Fikri Halim, Sherly (Tangerang)
·Bacaan 1 menit

VIVA – PT Angkasa Pura II mengecam aksi pemalsuan dokumen kesehatan berupa surat keterangan hasil swab test atau PCR COVID-19. Dalam hal ini untuk keperluan penerbangan di Bandara Soekarno-Hatta.

Executive General Manager Bandara Soekarno-Hatta, Agus Haryadi, mengatakan, pihaknya mengecam pemalsuan surat tes COVID-19 ini. Tidak hanya itu, pihaknya juga memastikan, tidak ada karyawan AP II yang menjadi oknum atau bergabung di sindikat ini.

"Kami kecam tindakan ini, karena sangat merugikan banyak pihak. Kami juga tidak mentolerir oknum yang melakukan perbuatan melawan hukum seperti menawarkan, membuat, dan memberikan surat palsu tes COVID-19 kepada calon penumpang pesawat di Bandara Soekarno-Hatta," katanya, Senin, 18 Januari 2021.

Baca juga: Lampaui Target, PNBD SDA 2020 Sektor Migas Capai Rp69,7 Triliun

Agus melanjutkan, surat keterangan hasil tes COVID-19 harus dimiliki oleh calon penumpang pesawat setelah benar-benar melakukan tes COVID-19 di fasilitas kesehatan.

"Surat kesehatan ini harus dimiliki oleh calon penumpang setelah benar-benar melakukan tes COVID-19, dan setibanya di Bandara Soekarno-Hatta surat keterangan tersebut akan divalidasi oleh Kantor Kesehatan Pelabuhan Kementerian (KKP)," ujarnya.

Sementara itu, Kasat Reskrim Polres Bandara Soekarno-Hatta Kompol Alexander Yuriko mengatakan, sinergi perlu dilakukan bersama-sama seluruh stakeholder agar kejadian pemalsuan surat ini tidak berulang.
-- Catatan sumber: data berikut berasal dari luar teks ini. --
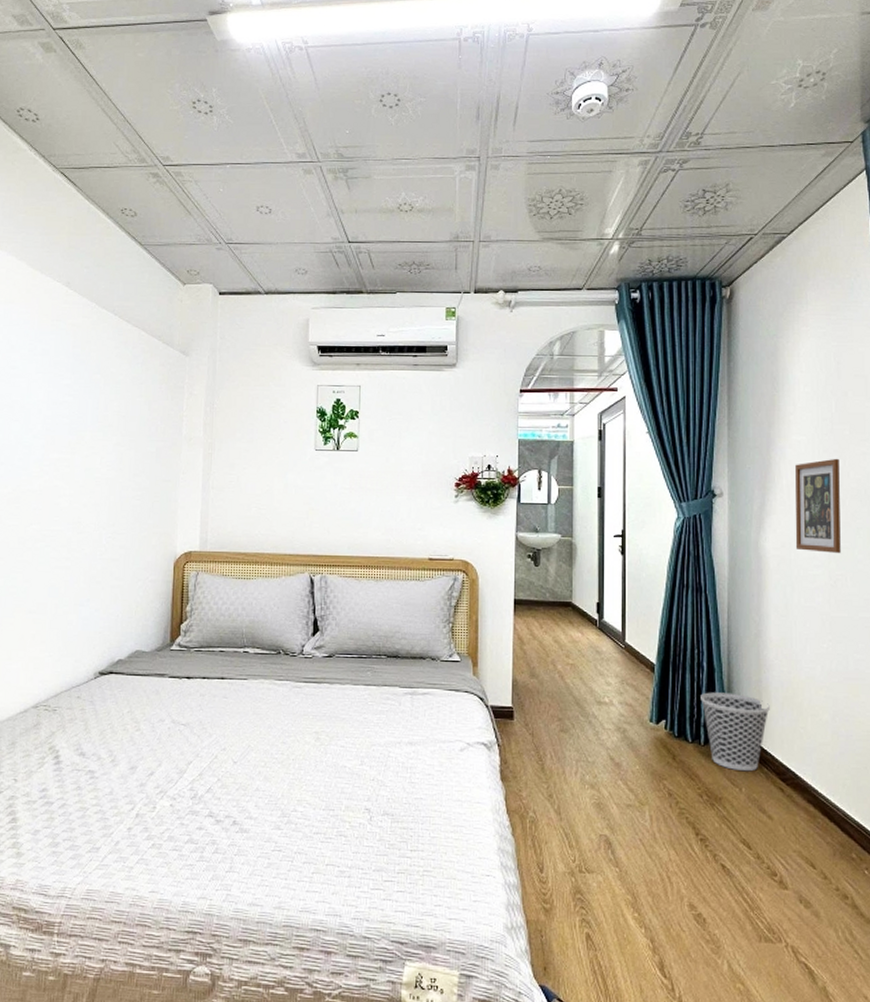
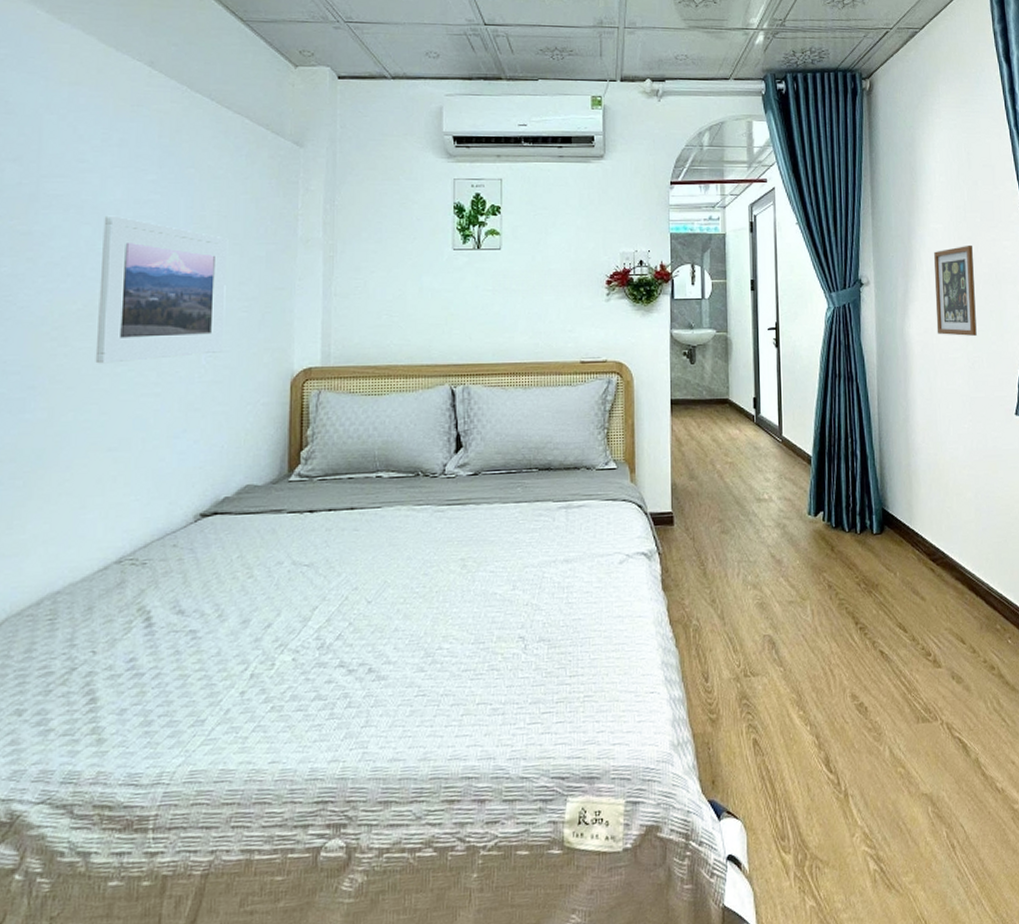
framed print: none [20,414,126,539] -> present [95,215,229,364]
wastebasket: present [700,692,770,772] -> none [855,479,919,556]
"Sebetulnya sistem sudah bagus, tetapi oknum selalu mencari peluang. (Supaya tidak terulang) Agar bersama-sama kita bersinergi," ungkapnya.

Sebelumnya, pihak kepolisian setempat berhasil mengungkap tindak pemalsuan surat kesehatan hasil swab test atau PCR COVID-19. Di mana, terdapat 15 tersangka yang berhasil diamankan petugas.